EV DNA from pancreatic cancer patient-derived cells harbors molecular, coding, non-coding signatures and mutational hotspots

Abstract

DNA packaged into cancer cell-derived EV is not well appreciated. Here, we uncovered signatures of EV DNA secreted by pancreatic cancer cells. The cancer cells and non-cancer counterparts exhibit distinct low vs. high molecular weight (LMW vs. HMW) EV DNA fragments distribution, respectively. Genome sequencing and Single Nucleotide Variants analysis revealed that 95% of reads and 94% of SNVs map to noncoding regions of the genome. Given that ~1% of the human genome represents coding regions, the 5% mapping rate to coding regions suggests a non-random enrichment of certain coding regions and mutations. The LMW DNA fragments not only set cancer cells apart, but also harbor cancer specific enrichment of unique coding regions, the top nine being FAM135B, COL22A1, TSNARE1, KCNK9, ZFAT, JRK, MROH5, GSDMD, and MIR3667HG. Additionally, the cancer cells' LMW DNA fragments exhibit dense centromeric mapping more strikingly on chromosomes 3, 7, 9, 10, 11, 13, 17, and 20. Mutational profiling turned up close to 200 mutations specific for the cancer cells. Altogether, our analyses suggest that centromeric regions might hold clues to EV DNA content from pancreatic cancer, the molecular, mutational signatures thereof, and rationalizes the need for a new approach to DNA biomarker research.

Fig. 1. Characterization of the vesicles by Nanoparticles Tracking Analysis, transmission electron microscopy, and antibody array.

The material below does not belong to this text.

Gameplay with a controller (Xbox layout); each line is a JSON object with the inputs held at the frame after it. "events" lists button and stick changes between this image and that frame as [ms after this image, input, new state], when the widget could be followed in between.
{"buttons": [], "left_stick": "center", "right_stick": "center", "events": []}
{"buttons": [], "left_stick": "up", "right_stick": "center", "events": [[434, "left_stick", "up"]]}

A EVs from H6C7 (i), Panc1 (ii), and HPAF-II (iii) cells isolated by the indicated methods were analyzed for size distribution by NanoSight (NTA) or B visualized with Transmission electron microscopy (TEM); scale bar is 500 nm. The bottom panels represent the zoom-in on the boxed area in the image. C Exosomes antibody array was carried out on the EVs from the cells above isolated by the indicated methods, showing expression of various EV protein markers.

Fig. 2. Distinct DNA fragments packaged in EVs released from pancreatic cancer and non-cancer cells.

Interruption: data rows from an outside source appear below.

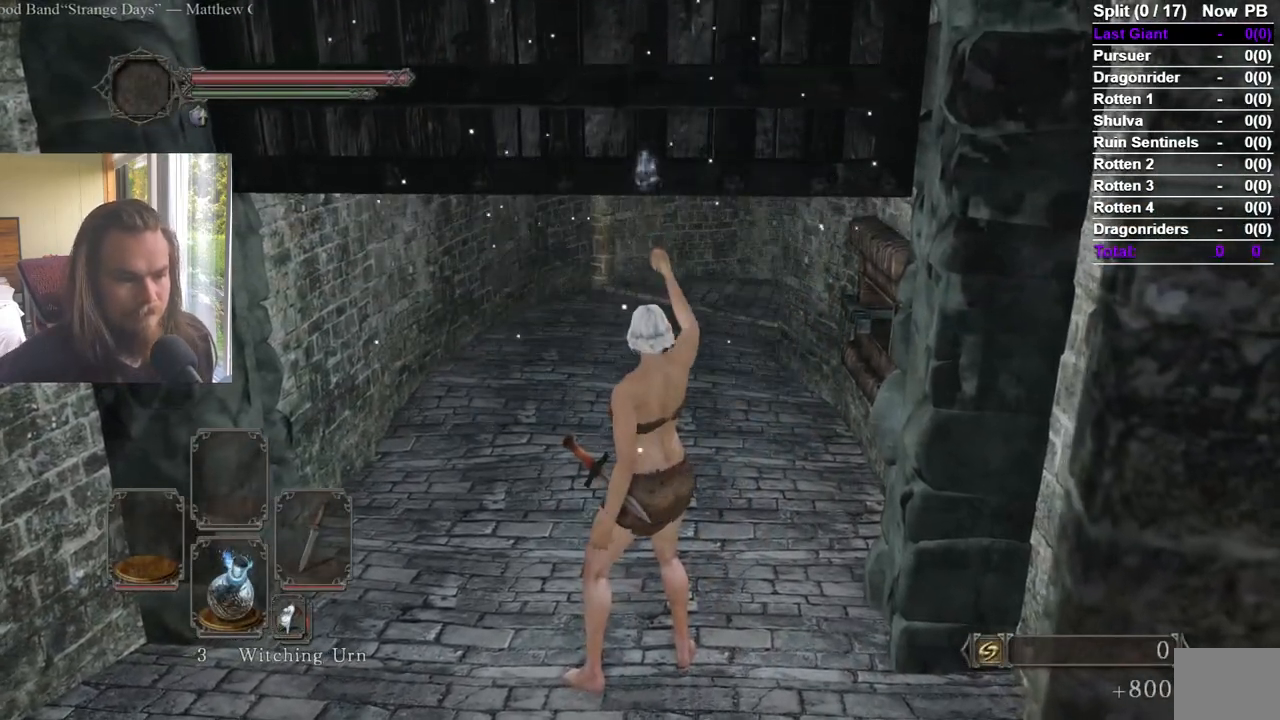
{"buttons": [], "left_stick": "up", "right_stick": "center", "events": [[84, "B", "up"], [134, "B", "down"], [217, "B", "up"], [267, "B", "down"], [351, "B", "up"], [417, "B", "down"], [484, "B", "up"]]}
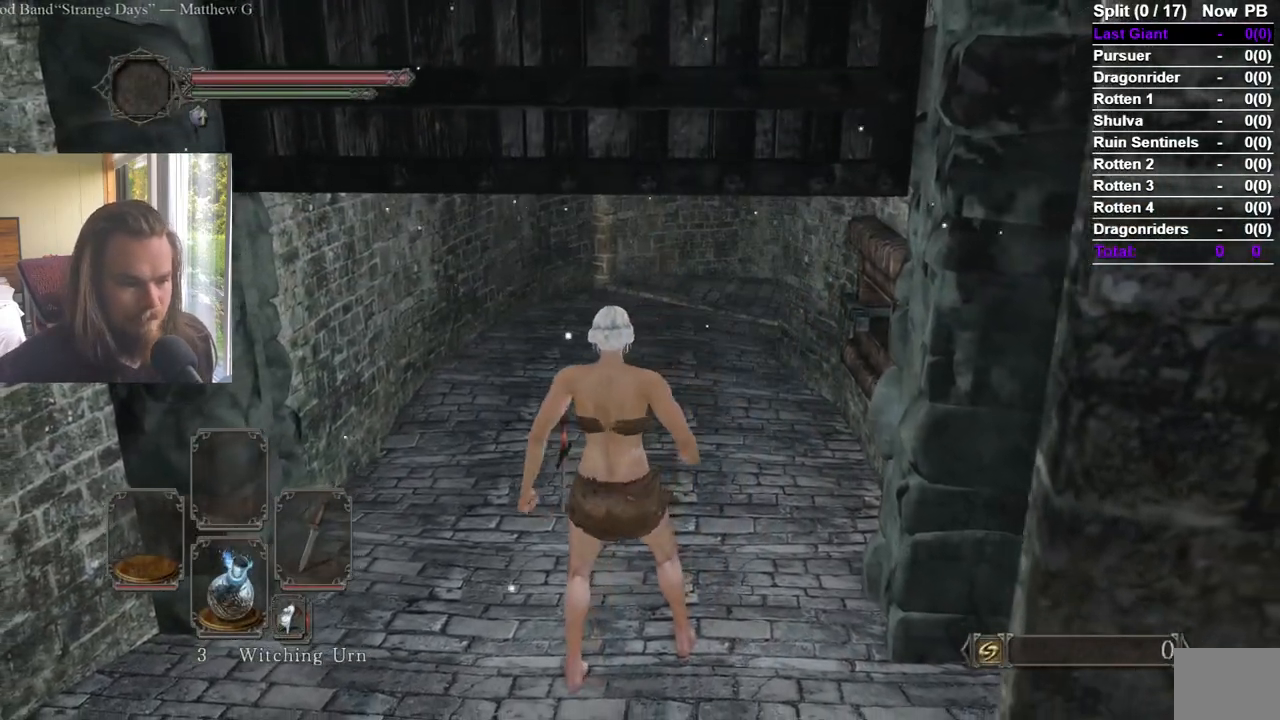
{"buttons": [], "left_stick": "up", "right_stick": "center", "events": [[50, "B", "down"], [133, "B", "up"], [183, "B", "down"], [283, "B", "up"]]}
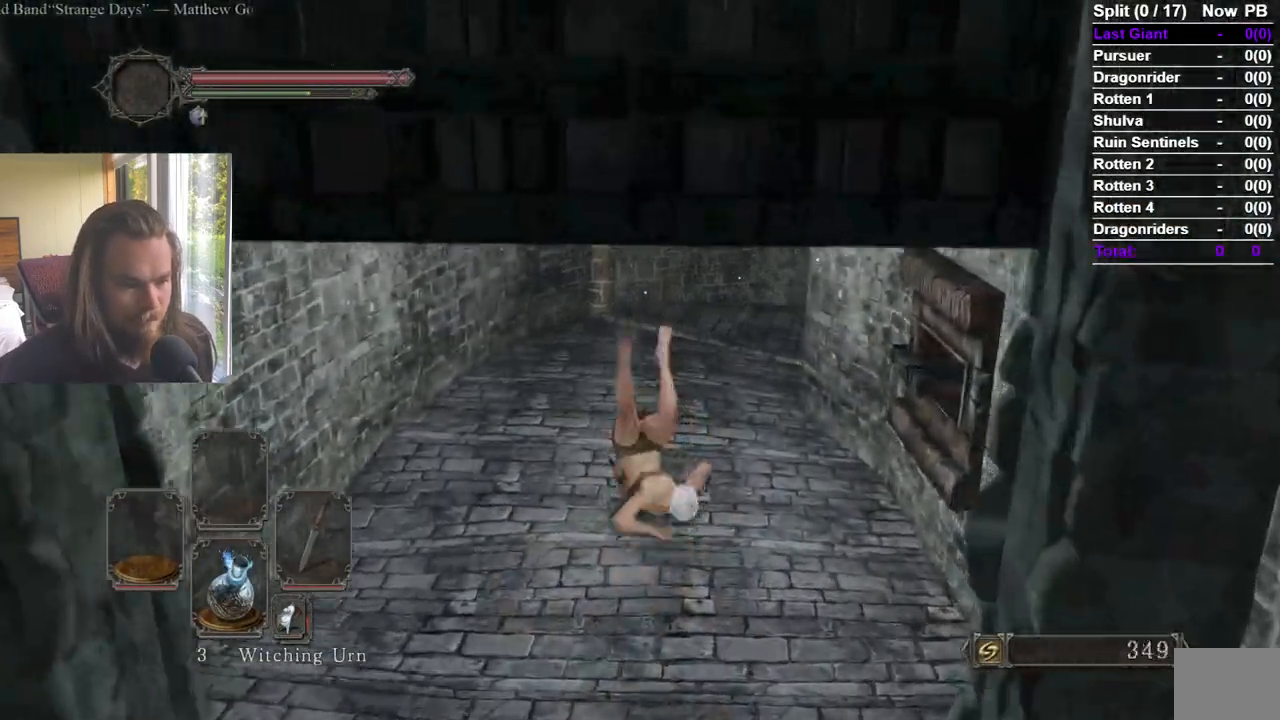
{"buttons": [], "left_stick": "up", "right_stick": "down-right", "events": [[84, "right_stick", "right"], [250, "A", "down"], [351, "A", "up"], [484, "right_stick", "down-right"]]}
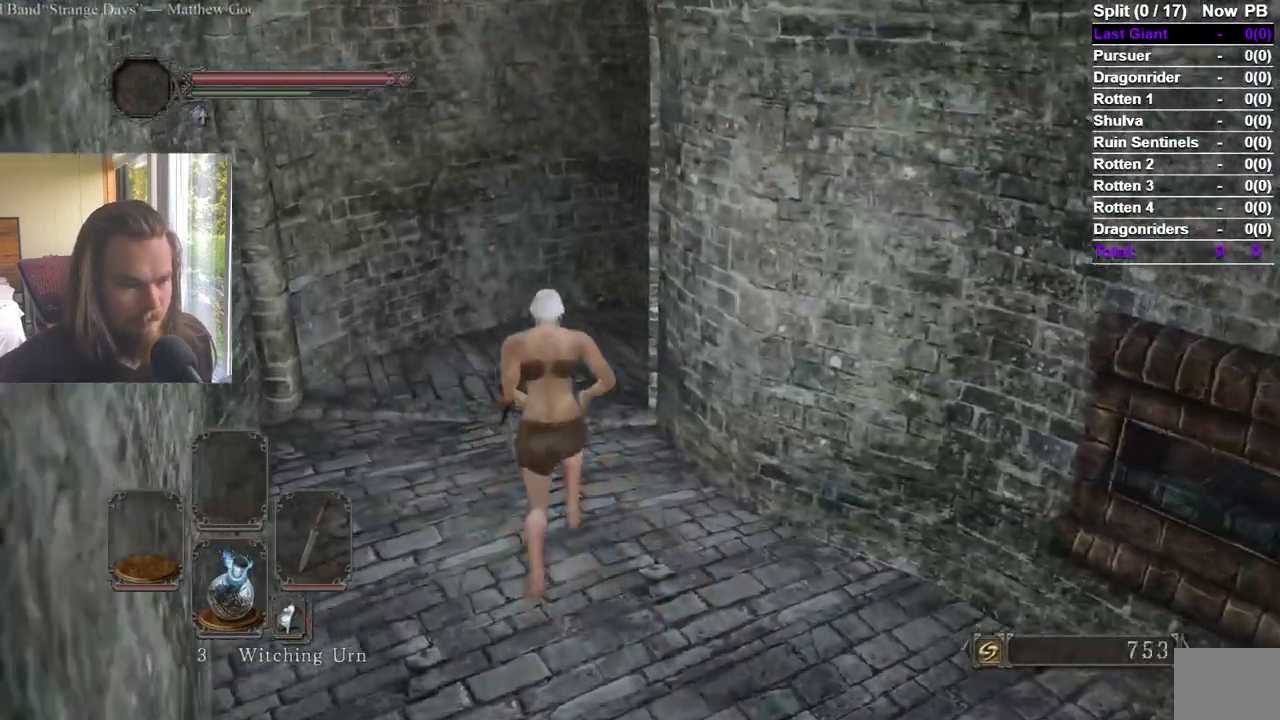
{"buttons": ["B"], "left_stick": "up", "right_stick": "down-right", "events": [[50, "B", "down"]]}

A Following DNA extraction from the EVs prepared by the kit-based method, a dsDNA-specific detection method was used to validate the presence of DNA molecules in the samples; representative of 3 experiments. Equal amount of dsDNA, 2 ng, was loaded on the Agilent 4200 TapeStation system using the genomic (B) or the D5000 (D) screen tape protocol; experiments were done at least three times. C The electropherograms showing distinct peaks for the control and cancer cells; 3 representatives from the 10 cell lines. E EV preparations were treated with DNAse I before DNA was extracted. A dsDNA-specific detection method was used to confirm the presence of DNA molecules as in (A). F–H The DNA fragments in samples from (E) were analyzed as described in (B, D). The activity of the DNAse I was confirmed by analyzing EV DNA from H6C7 (#1) or MiaPaCa2 (#2) digested with the DNAse I.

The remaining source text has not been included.